• **Excerpted text**
Studio album by Spring Heeled Jack USA
- Released: July 21, 1998
- Recorded: The Hit Factory in New York City
- Genre: Third-wave Ska
- Length: 37:24
- Label: Ignition Records (A subsidiary of Tommy Boy Records)
- Producer: Mr. Colson

Spring Heeled Jack USA chronology
| Static World View (1996) | Songs From Suburbia (1998) | Sound Salvation (2017) |

= Songs from Suburbia =

Songs From Suburbia is the second album by Spring Heeled Jack. The album was recorded at The Hit Factory recording studio in New York City.

The band released a music video for the song "Jolene". "Time" originally appeared on the band's demo cassette, Connecticut Ska. "Makisupa Policeman" is a cover of the Phish song.

• **Data lines**
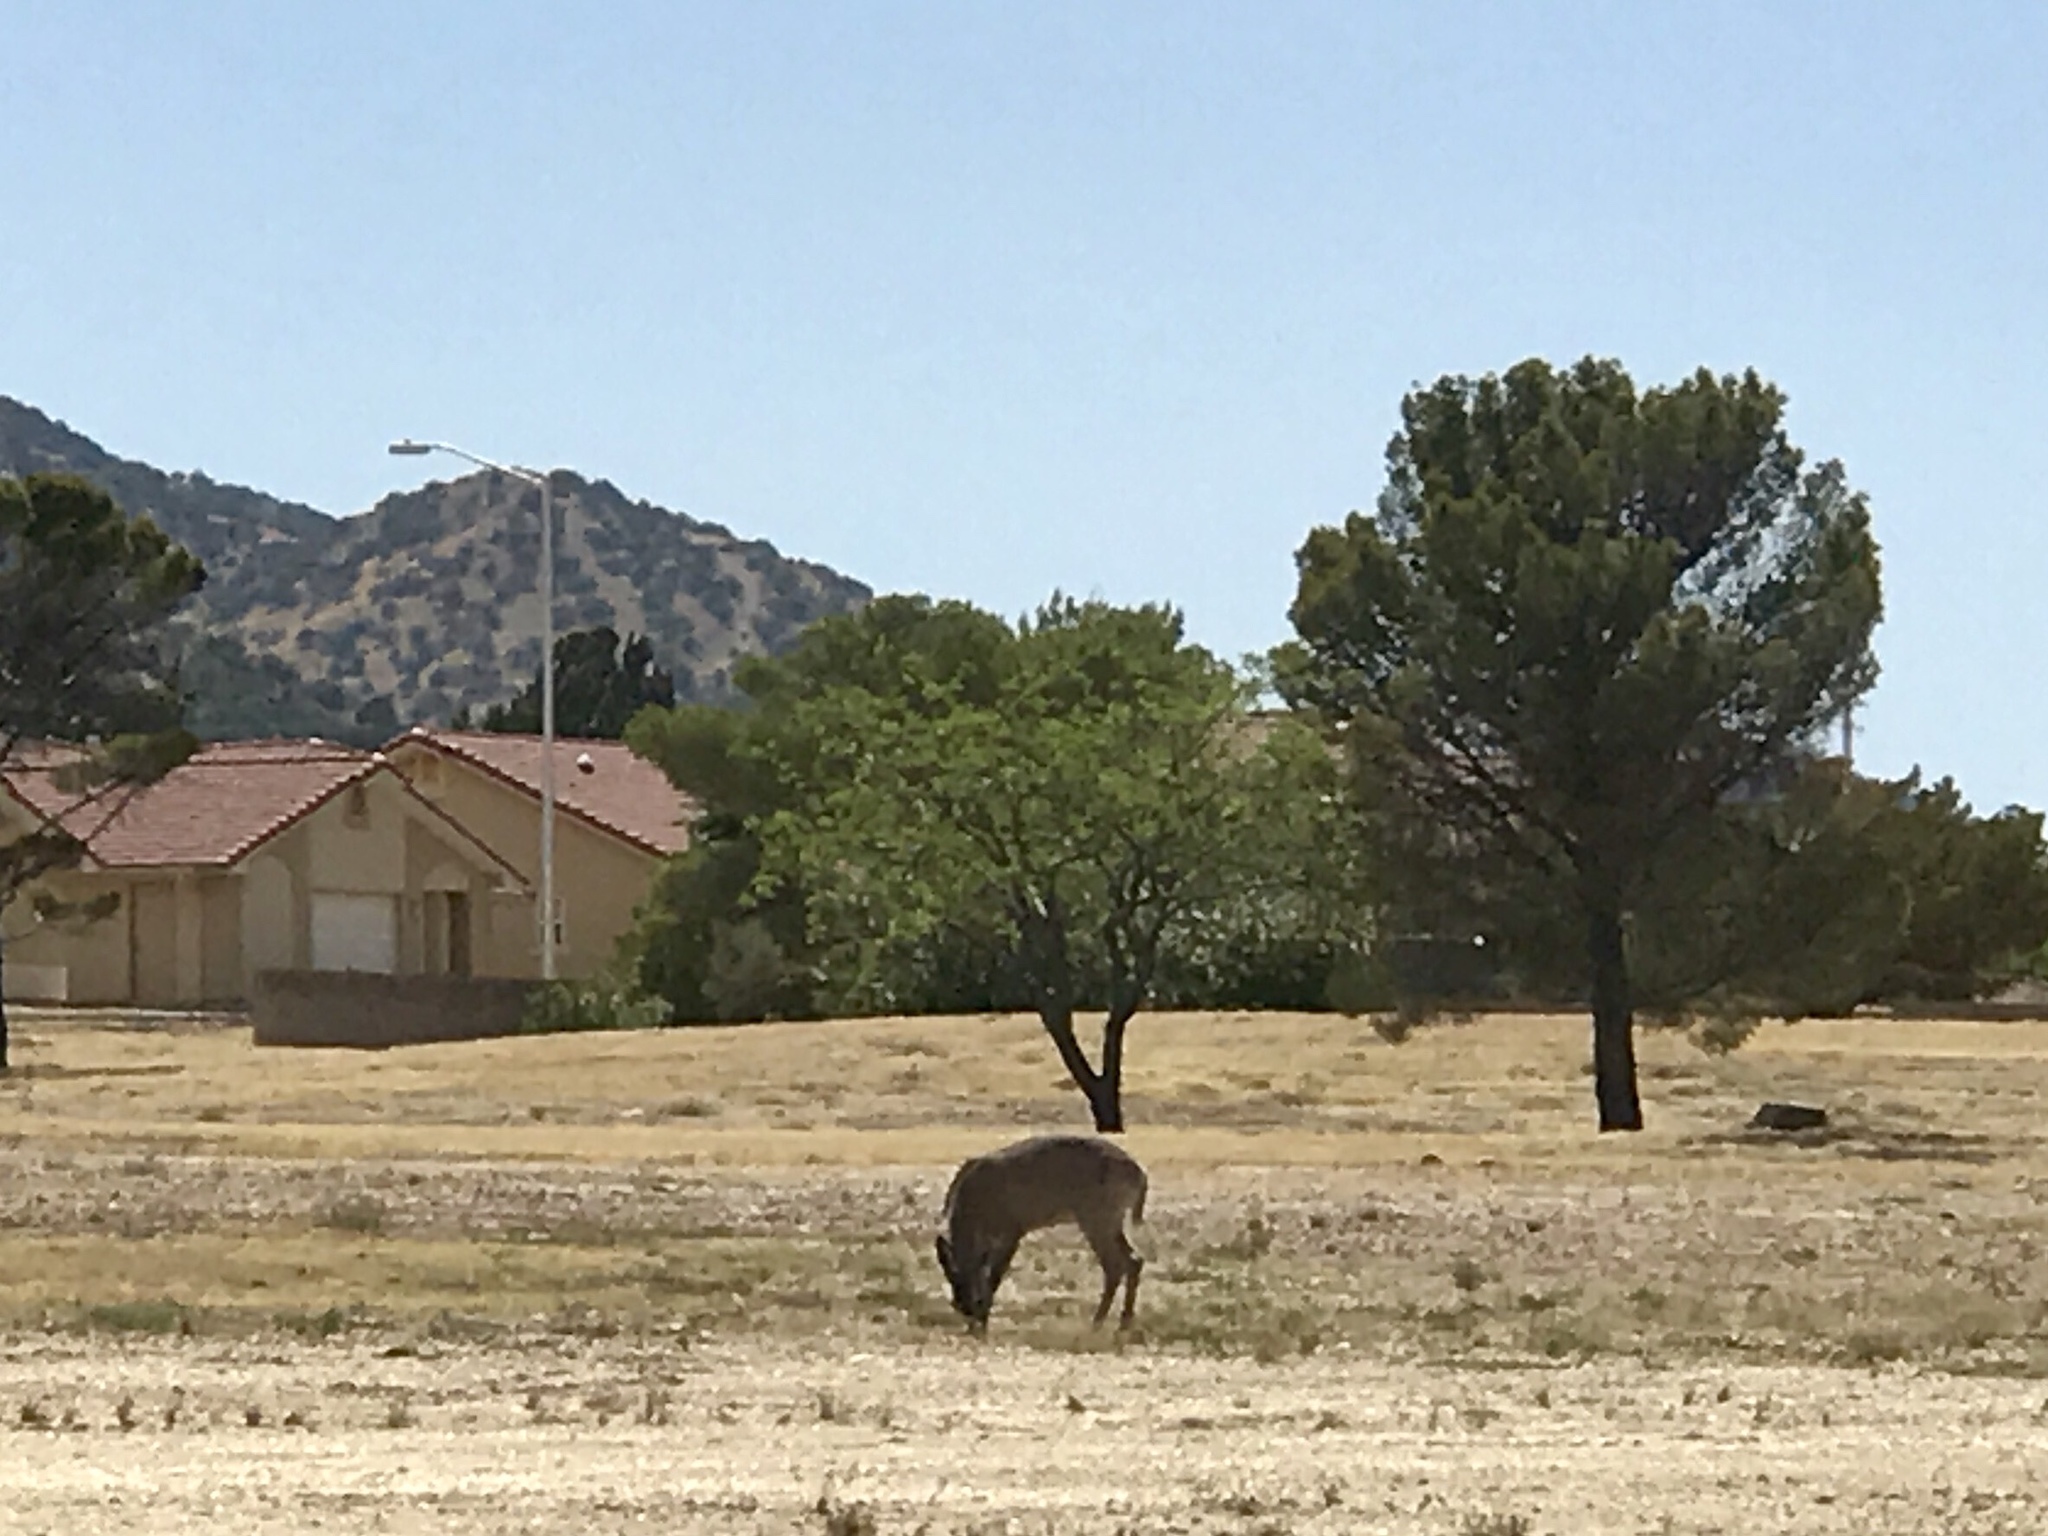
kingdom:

• **Task directions**
Please pick up the text about the album Songs From Suburbia after its last sentence and keep writing it.

• **Solved exercise**
Professional ratings
Review scores
| Source | Rating |
| AllMusic |  |
| Houston Press |  |

==Critical reception==
The Houston Press called the band "an insufferably sunny septet from Connecticut's bedroom-community wasteland," writing that "all of it goes down as easily as room-temperature Bud Light inhaled through an Olympic-sized beer bong." The Omaha World-Herald deemed the album "good ska tunes—many with a rock edge."

AllMusic wrote that "while Spring Heeled Jack earned themselves a niche in the East Coast ska scene with their debut album Static World View, the follow-up Songs From Suburbia is far superior."

==Track listing==
All songs by Spring Heeled Jack USA except "Pop Song (Green)" by Engle, Green and "Makisupa Policeman" by Trey Anastasio.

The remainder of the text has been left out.